● Set exercise
Please copy out the records from the line with "Here is an image. Is" up to and including the line with "0H78L77 27L81 30L91", swapping "image" for "scan" and keeping everything else the same.

━━ Information shown

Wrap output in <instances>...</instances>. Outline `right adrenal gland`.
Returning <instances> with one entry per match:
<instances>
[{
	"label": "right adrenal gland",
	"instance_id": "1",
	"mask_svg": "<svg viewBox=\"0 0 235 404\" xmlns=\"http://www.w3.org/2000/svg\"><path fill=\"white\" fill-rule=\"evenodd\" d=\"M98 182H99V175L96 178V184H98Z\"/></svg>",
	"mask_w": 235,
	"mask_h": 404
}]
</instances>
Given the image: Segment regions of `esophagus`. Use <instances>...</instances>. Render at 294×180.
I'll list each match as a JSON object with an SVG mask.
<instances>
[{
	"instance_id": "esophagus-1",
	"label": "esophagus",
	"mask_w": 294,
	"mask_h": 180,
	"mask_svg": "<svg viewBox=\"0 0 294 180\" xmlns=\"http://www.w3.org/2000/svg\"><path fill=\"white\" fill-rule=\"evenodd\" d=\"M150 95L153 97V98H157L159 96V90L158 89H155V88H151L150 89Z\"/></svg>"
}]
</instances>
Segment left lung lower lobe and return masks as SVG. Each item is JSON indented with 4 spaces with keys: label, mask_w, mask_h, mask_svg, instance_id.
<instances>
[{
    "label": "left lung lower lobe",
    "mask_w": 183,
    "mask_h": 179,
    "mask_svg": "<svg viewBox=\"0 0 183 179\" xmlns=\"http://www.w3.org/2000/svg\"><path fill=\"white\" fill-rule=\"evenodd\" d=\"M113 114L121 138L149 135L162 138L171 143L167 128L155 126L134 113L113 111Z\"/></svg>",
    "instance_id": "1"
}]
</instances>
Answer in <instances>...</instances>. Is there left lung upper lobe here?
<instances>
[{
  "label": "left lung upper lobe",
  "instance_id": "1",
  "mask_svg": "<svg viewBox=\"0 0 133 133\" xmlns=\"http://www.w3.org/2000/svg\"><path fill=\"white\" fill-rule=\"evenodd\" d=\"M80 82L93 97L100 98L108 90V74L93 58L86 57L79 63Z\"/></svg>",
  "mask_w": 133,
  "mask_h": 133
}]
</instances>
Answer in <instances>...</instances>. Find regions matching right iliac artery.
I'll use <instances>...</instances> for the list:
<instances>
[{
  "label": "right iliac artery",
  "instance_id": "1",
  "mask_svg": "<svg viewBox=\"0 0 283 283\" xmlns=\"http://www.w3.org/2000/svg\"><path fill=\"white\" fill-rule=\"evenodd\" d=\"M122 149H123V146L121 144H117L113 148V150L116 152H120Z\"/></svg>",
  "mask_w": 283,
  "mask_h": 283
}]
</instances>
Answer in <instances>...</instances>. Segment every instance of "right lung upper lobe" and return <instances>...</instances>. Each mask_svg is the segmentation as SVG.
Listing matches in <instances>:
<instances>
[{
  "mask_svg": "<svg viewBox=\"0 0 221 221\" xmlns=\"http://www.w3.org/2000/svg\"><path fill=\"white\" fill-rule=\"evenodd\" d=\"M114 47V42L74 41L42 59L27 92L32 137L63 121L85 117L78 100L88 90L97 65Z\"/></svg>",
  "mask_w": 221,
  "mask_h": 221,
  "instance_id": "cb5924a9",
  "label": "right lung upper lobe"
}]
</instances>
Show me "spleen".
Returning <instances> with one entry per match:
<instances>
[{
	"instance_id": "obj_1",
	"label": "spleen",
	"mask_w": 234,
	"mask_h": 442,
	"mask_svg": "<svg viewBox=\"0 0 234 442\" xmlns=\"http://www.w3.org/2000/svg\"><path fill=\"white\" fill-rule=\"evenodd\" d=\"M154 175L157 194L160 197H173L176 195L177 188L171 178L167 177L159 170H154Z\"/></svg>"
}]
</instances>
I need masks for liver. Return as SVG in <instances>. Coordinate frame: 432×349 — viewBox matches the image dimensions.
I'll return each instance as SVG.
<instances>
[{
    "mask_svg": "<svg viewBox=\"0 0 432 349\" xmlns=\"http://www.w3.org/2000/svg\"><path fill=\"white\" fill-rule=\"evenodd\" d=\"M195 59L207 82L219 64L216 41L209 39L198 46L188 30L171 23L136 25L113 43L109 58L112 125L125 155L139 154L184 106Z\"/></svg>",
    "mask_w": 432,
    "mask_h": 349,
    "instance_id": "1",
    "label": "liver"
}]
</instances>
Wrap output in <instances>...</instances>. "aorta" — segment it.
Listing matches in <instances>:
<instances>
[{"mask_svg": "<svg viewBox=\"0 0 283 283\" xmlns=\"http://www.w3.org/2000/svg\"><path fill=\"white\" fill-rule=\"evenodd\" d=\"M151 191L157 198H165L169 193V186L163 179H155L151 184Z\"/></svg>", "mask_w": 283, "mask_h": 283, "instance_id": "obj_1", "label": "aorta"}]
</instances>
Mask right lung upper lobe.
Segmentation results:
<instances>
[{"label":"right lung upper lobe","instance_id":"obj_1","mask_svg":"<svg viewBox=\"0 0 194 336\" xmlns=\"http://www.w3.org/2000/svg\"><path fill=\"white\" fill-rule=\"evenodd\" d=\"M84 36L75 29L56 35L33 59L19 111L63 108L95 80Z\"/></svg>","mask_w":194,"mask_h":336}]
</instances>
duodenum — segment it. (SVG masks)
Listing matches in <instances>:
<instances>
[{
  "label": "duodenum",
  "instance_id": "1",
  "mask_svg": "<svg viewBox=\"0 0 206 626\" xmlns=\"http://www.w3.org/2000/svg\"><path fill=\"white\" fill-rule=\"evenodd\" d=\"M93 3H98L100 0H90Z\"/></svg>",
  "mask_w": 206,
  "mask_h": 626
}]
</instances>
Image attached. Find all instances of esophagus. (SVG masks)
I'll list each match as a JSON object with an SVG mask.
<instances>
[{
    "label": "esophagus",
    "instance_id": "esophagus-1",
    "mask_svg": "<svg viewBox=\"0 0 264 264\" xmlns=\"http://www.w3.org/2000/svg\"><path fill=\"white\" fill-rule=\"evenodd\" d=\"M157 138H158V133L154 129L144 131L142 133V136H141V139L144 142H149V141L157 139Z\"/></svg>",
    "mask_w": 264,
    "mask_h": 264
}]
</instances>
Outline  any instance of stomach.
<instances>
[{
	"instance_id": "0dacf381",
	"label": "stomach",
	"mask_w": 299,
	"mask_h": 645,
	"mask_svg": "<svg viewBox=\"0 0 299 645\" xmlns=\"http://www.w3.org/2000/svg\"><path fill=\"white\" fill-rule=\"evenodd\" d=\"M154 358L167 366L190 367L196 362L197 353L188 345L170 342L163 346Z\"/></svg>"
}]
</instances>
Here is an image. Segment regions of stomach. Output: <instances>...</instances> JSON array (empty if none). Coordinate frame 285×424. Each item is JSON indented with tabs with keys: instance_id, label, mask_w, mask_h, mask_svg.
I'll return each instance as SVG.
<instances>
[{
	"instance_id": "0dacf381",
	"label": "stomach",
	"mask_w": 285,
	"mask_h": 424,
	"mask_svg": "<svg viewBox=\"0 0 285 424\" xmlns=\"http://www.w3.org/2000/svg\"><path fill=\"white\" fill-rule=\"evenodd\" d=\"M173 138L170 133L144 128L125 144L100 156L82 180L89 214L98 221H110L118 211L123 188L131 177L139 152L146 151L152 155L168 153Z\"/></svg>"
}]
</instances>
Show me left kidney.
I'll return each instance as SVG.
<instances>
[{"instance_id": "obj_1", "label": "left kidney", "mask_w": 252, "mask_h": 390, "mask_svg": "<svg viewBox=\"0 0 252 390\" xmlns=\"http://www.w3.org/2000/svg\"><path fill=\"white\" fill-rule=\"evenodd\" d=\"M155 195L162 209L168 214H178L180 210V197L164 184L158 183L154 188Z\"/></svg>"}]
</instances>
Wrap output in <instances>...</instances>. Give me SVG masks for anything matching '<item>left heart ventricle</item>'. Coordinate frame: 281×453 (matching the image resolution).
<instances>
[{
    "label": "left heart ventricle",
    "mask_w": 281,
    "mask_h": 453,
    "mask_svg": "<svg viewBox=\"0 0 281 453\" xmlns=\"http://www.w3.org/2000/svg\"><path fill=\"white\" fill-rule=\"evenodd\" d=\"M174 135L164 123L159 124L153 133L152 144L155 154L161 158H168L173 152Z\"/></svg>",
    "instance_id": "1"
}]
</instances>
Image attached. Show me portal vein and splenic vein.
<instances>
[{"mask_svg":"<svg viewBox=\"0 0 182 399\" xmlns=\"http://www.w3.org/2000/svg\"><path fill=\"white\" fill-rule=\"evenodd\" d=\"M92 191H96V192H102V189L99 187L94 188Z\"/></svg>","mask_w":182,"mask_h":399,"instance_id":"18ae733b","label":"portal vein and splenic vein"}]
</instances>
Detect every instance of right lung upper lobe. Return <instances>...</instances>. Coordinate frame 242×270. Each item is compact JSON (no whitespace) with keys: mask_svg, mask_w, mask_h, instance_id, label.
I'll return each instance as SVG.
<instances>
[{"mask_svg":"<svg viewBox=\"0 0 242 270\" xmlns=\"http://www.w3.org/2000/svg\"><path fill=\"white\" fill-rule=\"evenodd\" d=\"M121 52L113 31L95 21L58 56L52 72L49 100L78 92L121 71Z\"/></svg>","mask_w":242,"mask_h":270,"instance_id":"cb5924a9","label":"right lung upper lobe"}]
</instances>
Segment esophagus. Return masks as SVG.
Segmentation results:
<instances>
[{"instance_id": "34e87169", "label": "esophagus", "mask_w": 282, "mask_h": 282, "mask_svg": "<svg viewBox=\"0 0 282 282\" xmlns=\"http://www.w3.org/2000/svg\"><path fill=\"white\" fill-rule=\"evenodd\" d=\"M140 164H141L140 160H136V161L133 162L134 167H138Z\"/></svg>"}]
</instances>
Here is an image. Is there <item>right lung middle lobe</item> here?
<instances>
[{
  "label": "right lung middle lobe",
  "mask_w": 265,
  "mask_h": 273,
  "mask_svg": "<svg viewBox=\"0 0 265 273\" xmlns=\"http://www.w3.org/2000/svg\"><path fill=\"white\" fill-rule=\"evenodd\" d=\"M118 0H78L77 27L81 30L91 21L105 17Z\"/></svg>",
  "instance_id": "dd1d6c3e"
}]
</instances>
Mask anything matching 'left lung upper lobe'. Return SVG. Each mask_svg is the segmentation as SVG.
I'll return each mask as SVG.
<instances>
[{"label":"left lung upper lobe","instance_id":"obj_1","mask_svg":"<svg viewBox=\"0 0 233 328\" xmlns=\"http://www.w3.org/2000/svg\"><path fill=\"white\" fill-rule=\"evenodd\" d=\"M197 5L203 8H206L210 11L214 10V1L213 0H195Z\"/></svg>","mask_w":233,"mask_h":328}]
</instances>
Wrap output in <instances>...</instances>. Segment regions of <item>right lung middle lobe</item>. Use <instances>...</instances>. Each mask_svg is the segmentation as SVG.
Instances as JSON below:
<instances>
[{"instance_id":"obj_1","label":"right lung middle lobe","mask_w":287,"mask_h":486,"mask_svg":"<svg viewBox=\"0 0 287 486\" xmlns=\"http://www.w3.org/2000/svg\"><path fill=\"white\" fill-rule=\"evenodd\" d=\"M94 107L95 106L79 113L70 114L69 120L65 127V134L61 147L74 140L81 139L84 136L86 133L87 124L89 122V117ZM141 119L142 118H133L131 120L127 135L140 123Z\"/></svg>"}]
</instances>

━━━━

● Solution to the problem
Here is an scan. Is there <item>right lung middle lobe</item> here?
<instances>
[{
  "label": "right lung middle lobe",
  "mask_w": 265,
  "mask_h": 273,
  "mask_svg": "<svg viewBox=\"0 0 265 273\" xmlns=\"http://www.w3.org/2000/svg\"><path fill=\"white\" fill-rule=\"evenodd\" d=\"M118 0H78L77 27L81 30L91 21L105 17Z\"/></svg>",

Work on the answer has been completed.